Reparem no texto. A Assembleia Geral, órgão máximo da ONU, reconhece a Carta Olímpica, verdadeira constituição do Comitê Olímpico Internacional (COI) e de toda a Pirâmide Olímpica. Reconhece porque a Carta Olímpica é uma norma de Direito Internacional Público? Não! A Carta Olímpica é expressão jurídica da autonomia do Movimento Olímpico, é um documento com força de norma obrigatória a todos os integrantes da Pirâmide Olímpica, mas não é uma norma de Direito Internacional. Ademais, é um fecho de abóbada normativo da Lex Sportiva. Portanto, trata-se de uma norma transnacional, pública, mas não estatal, global, mas não um ato internacional propriamente dito.
Assim, a ONU, ao reconhecer a Carta Olímpica, concorda, como faz na mesma resolução, com o caráter autônomo do esporte mundial, mas traz a norma transnacional para o ambiente do Direito Internacional Público.
Complicado? Na verdade, não. Recordem-se de que já falamos que os sistemas sociais se entrelaçam, que, como vimos no caso da Convenção Antidoping da Unesco, que a Lex Sportiva adota uma norma típica de Direito Internacional e que no Brasil sua validade se dá de acordo com o direito interno de celebrar tratados. Três sistemas se tocando: direito estatal brasileiro, Direito Internacional Público e Lex Sportiva.
Já no que concerne ao reconhecimento que a AGNU deu à Carta Olímpica, há uma absorção pelo Direito Internacional Público de uma norma própria da Lex Sportiva, de modo que todos os países membros da ONU se obrigam a ela por força do que dispõe o próprio ato internacional. Não se trata, porém, de uma desvirtuação da natureza jurídica da Carta Olímpica, que continua sendo uma norma da Lex Sportiva.
Esse fenômeno já vinha acontecendo por meio de acordos que tanto as Nações Unidas como os Estados nacionais individualmente vinham alinhavando com o COI e que dispunham acerca do respeito à Carta Olímpica. O Brasil, por exemplo, assim procedeu quando da apresentação de sua candidatura para sediar os Jogos Olímpicos de 2016. Depois, o município do Rio de Janeiro assinou com o COI o “Host City Contract”. Ambos continham cláusula expressa quanto à observância das disposições da Carta Olímpica.
Sei que não se trata de algo tão simples de se entender, até mesmo porque enseja incursões na teoria do Estado, da soberania nacional etc. Porém, se passarmos a tentar visualizar o direito com menos rótulos, menos apego à territorialidade estrita, começarmos a entender o fenômeno da desterritorialização do direito, do pluralismo jurídico e da transnacionalização sistêmica, bem, aí as coisas ficam mais claras.

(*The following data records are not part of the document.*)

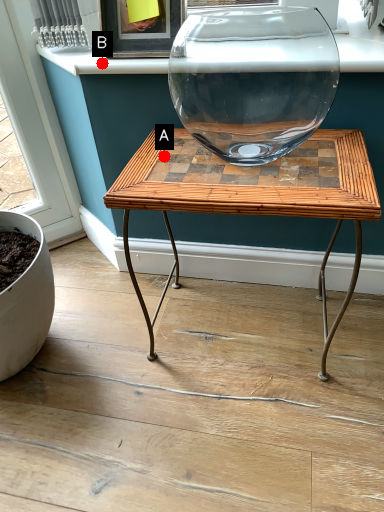
Question: Two points are circled on the image, labeled by A and B beside each circle. Which point appears farthest from the camera in this image?

Choices:
 (A) A is further
 (B) B is further

Answer: (B)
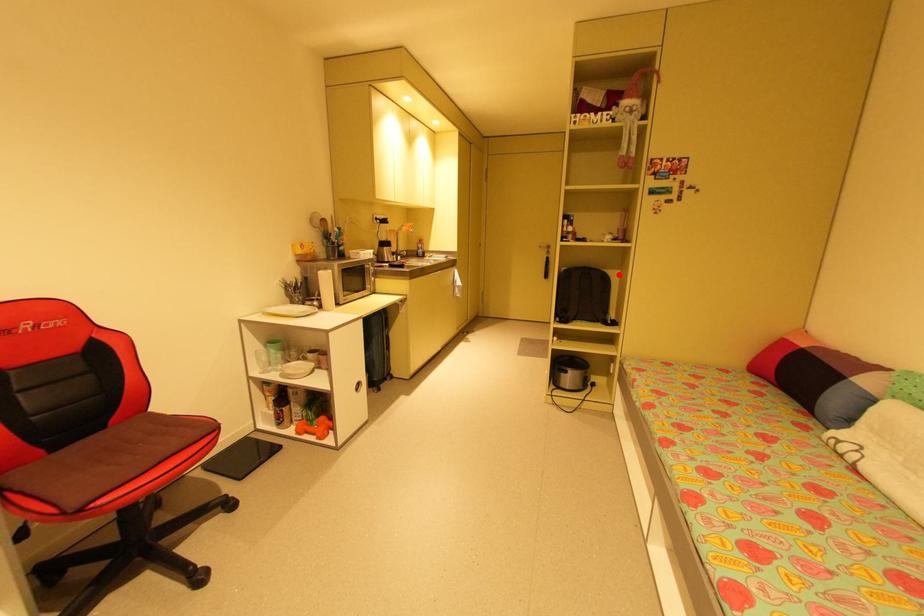
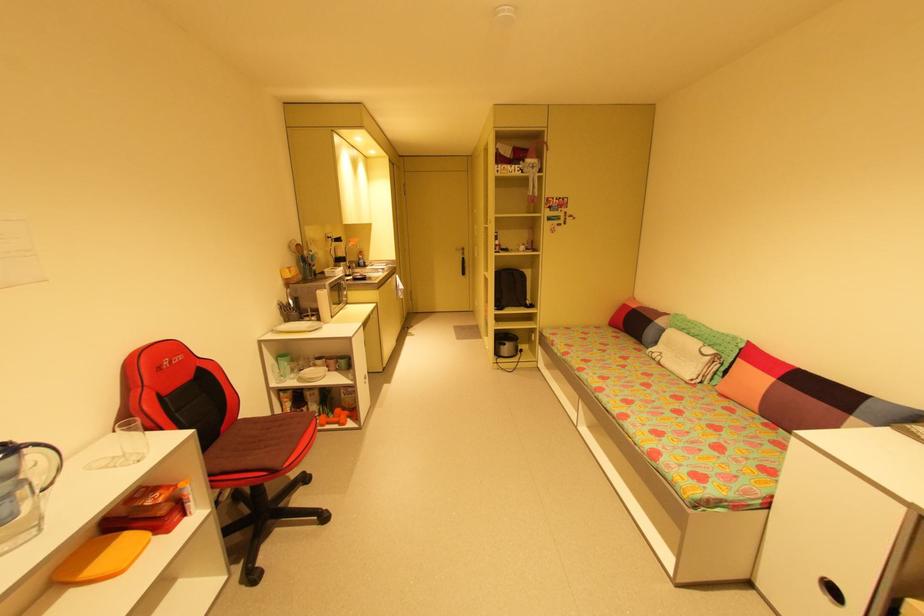
In the second image, find the point that corresponds to the highlighted location in the first image.

(532, 273)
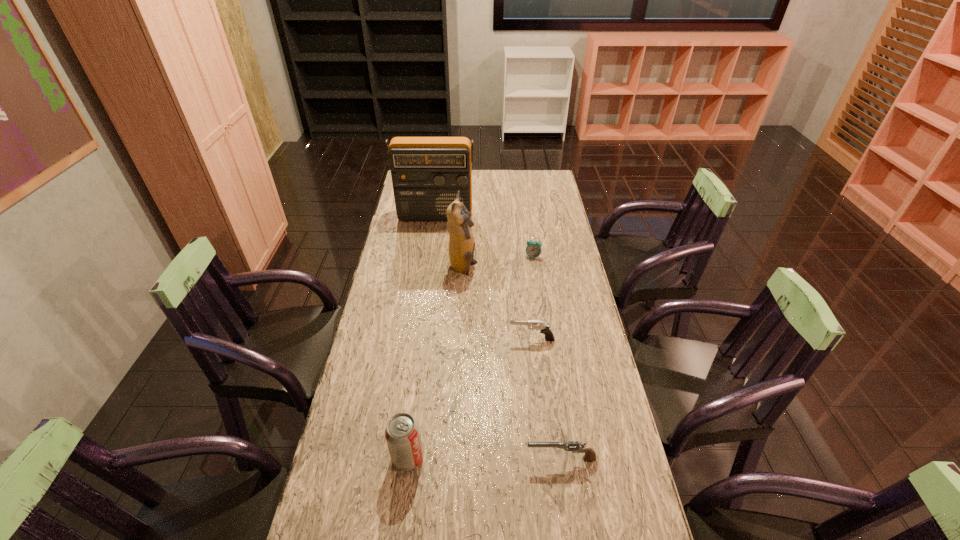
Find the location of a particular element. This screenshot has width=960, height=540. free space located 0.240m at the muzzle of the farther gun is located at coordinates (435, 339).

Locate an element on the screen. This screenshot has height=540, width=960. vacant space situated 0.050m at the muzzle of the farther gun is located at coordinates (493, 339).

Locate an element on the screen. This screenshot has width=960, height=540. vacant area situated on the face of the second farthest object is located at coordinates (x=543, y=329).

Find the location of a particular element. free space located aiming along the barrel of the shorter gun is located at coordinates point(425,458).

Identify the location of free space located aiming along the barrel of the shorter gun. This screenshot has height=540, width=960. (475, 458).

Image resolution: width=960 pixels, height=540 pixels. I want to click on blank space located aiming along the barrel of the shorter gun, so click(x=391, y=458).

Locate an element on the screen. The height and width of the screenshot is (540, 960). radio receiver located in the left edge section of the desktop is located at coordinates (427, 172).

The height and width of the screenshot is (540, 960). Find the location of `soda can that is at the left edge`. soda can that is at the left edge is located at coordinates (402, 434).

Find the location of a particular element. alarm clock positioned at the right edge is located at coordinates (533, 249).

I want to click on free space at the left edge of the desktop, so click(400, 276).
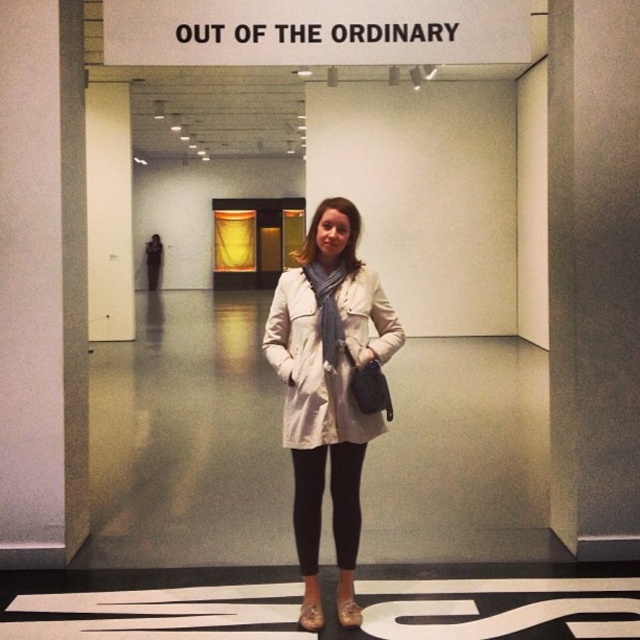
Question: Which object is closer to the camera taking this photo?

Choices:
 (A) black leggings at center
 (B) matte white coat at center

Answer: (B)

Question: Based on their relative distances, which object is nearer to the matte white coat at center?

Choices:
 (A) black leggings at center
 (B) beige fabric coat at center

Answer: (B)

Question: Does beige fabric coat at center appear on the left side of matte white coat at center?

Choices:
 (A) yes
 (B) no

Answer: (B)

Question: Can you confirm if beige fabric coat at center is positioned above matte white coat at center?

Choices:
 (A) yes
 (B) no

Answer: (B)

Question: Does beige fabric coat at center appear over black leggings at center?

Choices:
 (A) no
 (B) yes

Answer: (B)

Question: Which object is the closest to the black leggings at center?

Choices:
 (A) matte white coat at center
 (B) beige fabric coat at center

Answer: (B)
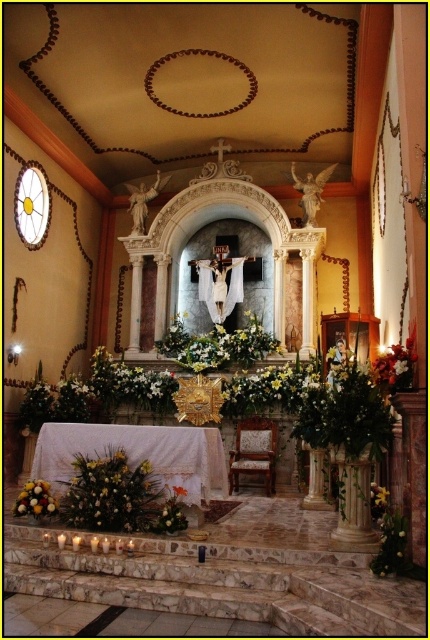
The width and height of the screenshot is (430, 640). Describe the element at coordinates (395, 368) in the screenshot. I see `white silk flowers at right` at that location.

Does point (408, 349) come in front of point (24, 500)?

Yes, it is.

Locate an element on the screen. This screenshot has width=430, height=640. white silk flowers at right is located at coordinates (395, 368).

Can you confirm if white silk flowers at right is positioned to the left of yellow matte flower at lower center?

Incorrect, white silk flowers at right is not on the left side of yellow matte flower at lower center.

Between white silk flowers at right and yellow matte flower at lower center, which one is positioned lower?

Positioned lower is yellow matte flower at lower center.

Is point (408, 346) behind point (177, 490)?

No, (408, 346) is in front of (177, 490).

Where is `white silk flowers at right`? white silk flowers at right is located at coordinates (395, 368).

Based on the photo, is the position of white silk flowers at right more distant than that of yellow matte flower at lower right?

No, white silk flowers at right is closer to the viewer.

Is white silk flowers at right above yellow matte flower at lower right?

Yes.

Does point (401, 371) come closer to viewer compared to point (384, 496)?

Yes.

In order to click on white silk flowers at right in this screenshot , I will do `click(395, 368)`.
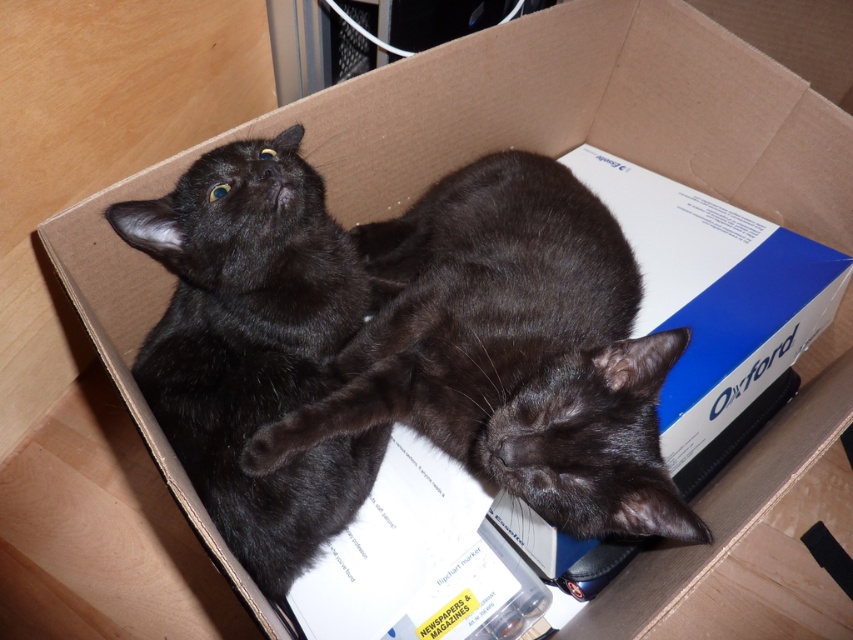
Question: Which point is closer to the camera?

Choices:
 (A) black fur cat at upper left
 (B) black fur cat at center

Answer: (B)

Question: Is black fur cat at center wider than black fur cat at upper left?

Choices:
 (A) no
 (B) yes

Answer: (B)

Question: Is black fur cat at center above black fur cat at upper left?

Choices:
 (A) yes
 (B) no

Answer: (B)

Question: Which object appears farthest from the camera in this image?

Choices:
 (A) black fur cat at upper left
 (B) black fur cat at center

Answer: (A)

Question: Where is black fur cat at center located in relation to black fur cat at upper left in the image?

Choices:
 (A) right
 (B) left

Answer: (A)

Question: Which of the following is the closest to the observer?

Choices:
 (A) black fur cat at upper left
 (B) black fur cat at center

Answer: (B)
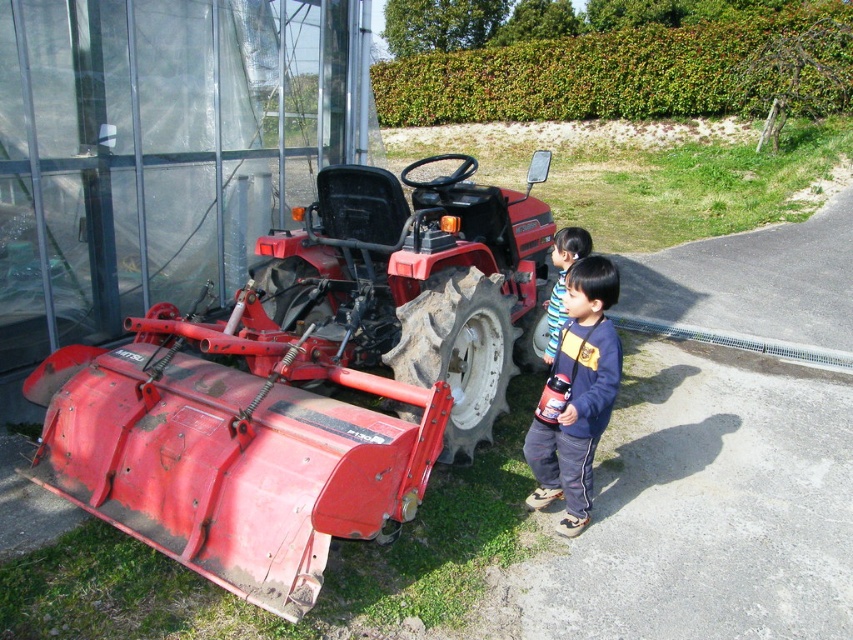
Question: Which point is farther to the camera?

Choices:
 (A) (540, 397)
 (B) (598, 289)

Answer: (A)

Question: Estimate the real-world distances between objects in this image. Which object is closer to the blue cotton shirt at lower right?

Choices:
 (A) red matte tractor at center
 (B) glossy plastic bottle at lower right
 (C) striped shirt at center

Answer: (B)

Question: Which point appears closest to the camera in this image?

Choices:
 (A) (326, 225)
 (B) (548, 390)
 (C) (573, 506)
 (D) (572, 250)

Answer: (B)

Question: Is the position of red matte tractor at center more distant than that of blue cotton shirt at lower right?

Choices:
 (A) no
 (B) yes

Answer: (A)

Question: Can you confirm if red matte tractor at center is wider than blue cotton shirt at lower right?

Choices:
 (A) yes
 (B) no

Answer: (A)

Question: Is red matte tractor at center positioned before blue cotton shirt at lower right?

Choices:
 (A) yes
 (B) no

Answer: (A)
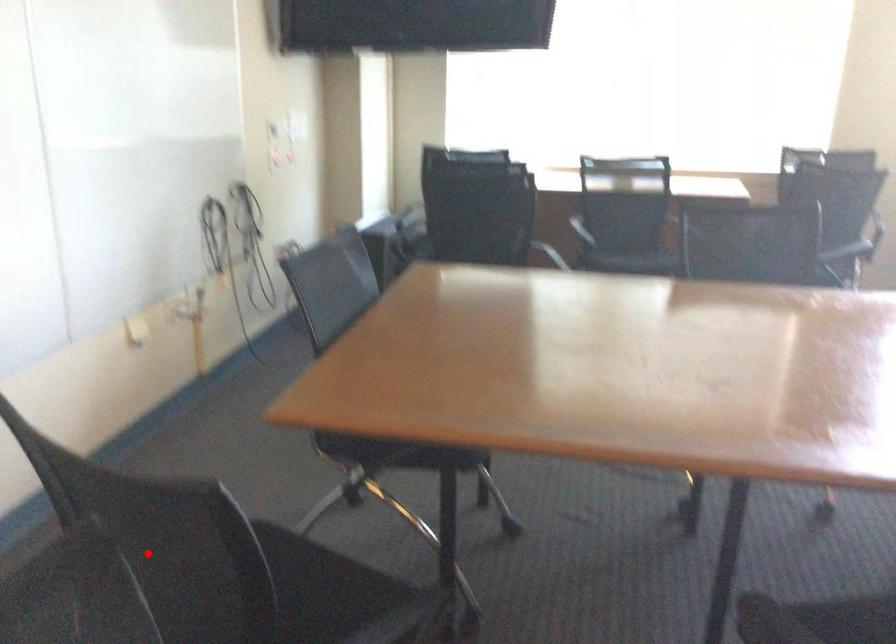
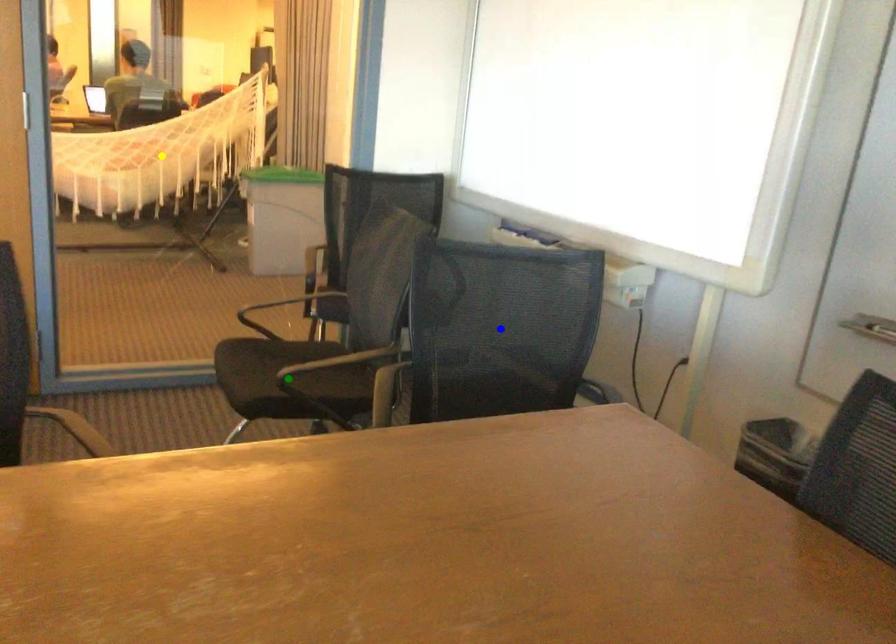
Question: I am providing you with two images of the same scene from different viewpoints. A red point is marked on the first image. You are given multiple points on the second image. Which spot in image 2 lines up with the point in image 1?

Choices:
 (A) green point
 (B) blue point
 (C) yellow point

Answer: (B)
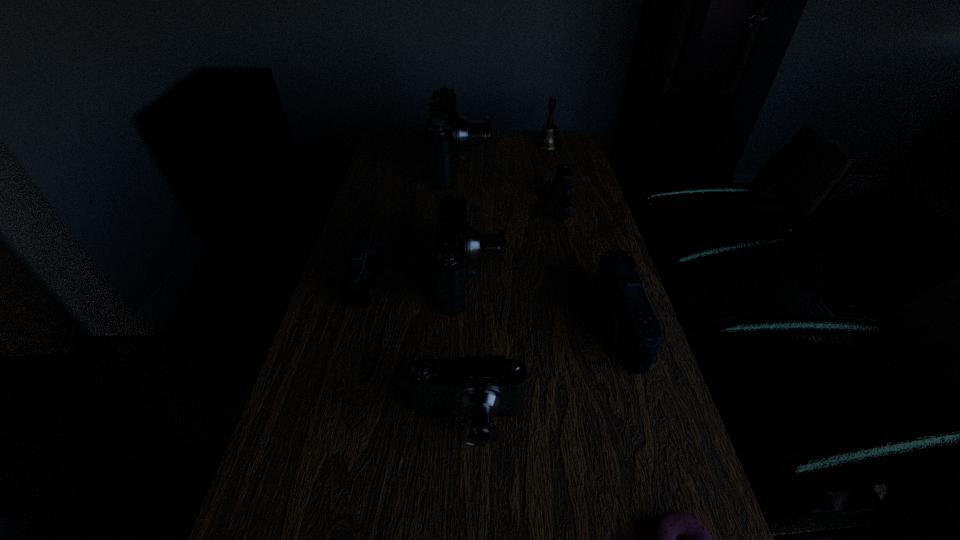
At what (x,y) coordinates should I click in order to perform the action: click on object that ranks as the closest to the leftmost object. Please return your answer as a coordinate pair (x, y). Looking at the image, I should click on (456, 244).

Image resolution: width=960 pixels, height=540 pixels. Find the location of `object that stands as the seventh closest to the rightmost camcorder`. object that stands as the seventh closest to the rightmost camcorder is located at coordinates (548, 140).

Where is `camcorder that stands as the third closest to the doughnut`? The height and width of the screenshot is (540, 960). camcorder that stands as the third closest to the doughnut is located at coordinates (456, 244).

Where is `camcorder that is the third closest one to the pink doughnut`? This screenshot has width=960, height=540. camcorder that is the third closest one to the pink doughnut is located at coordinates (456, 244).

Locate which blue camcorder ranks in proximity to the rightmost camcorder. Please provide its 2D coordinates. Your answer should be formatted as a tuple, i.e. [(x, y)], where the tuple contains the x and y coordinates of a point satisfying the conditions above.

[(479, 389)]

You are a GUI agent. You are given a task and a screenshot of the screen. Output one action in this format:
    pyautogui.click(x=<x>, y=<y>)
    Task: Click on the blue camcorder that is the closest to the nearest camcorder
    This screenshot has width=960, height=540.
    Given the screenshot: What is the action you would take?
    pyautogui.click(x=456, y=244)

Para terminar, peço mais uma vez atenção ao trecho da Resolução da AGNU acerca da autonomia esportiva que transcrevi acima. A segunda parte daquele considerando diz que “toda a forma de discriminação é incompatível com o pertencimento ao movimento olímpico”. Há várias normas de Direito Internacional dos Direitos Humanos que tratam do esporte. Como ficaria, então, a relação do direito interno do Brasil com as normas internacionais que abordam o esporte enquanto direito fundamental? Trata-se de norma de status constitucional em nosso país? Vou tentar responder isso na nossa próxima coluna.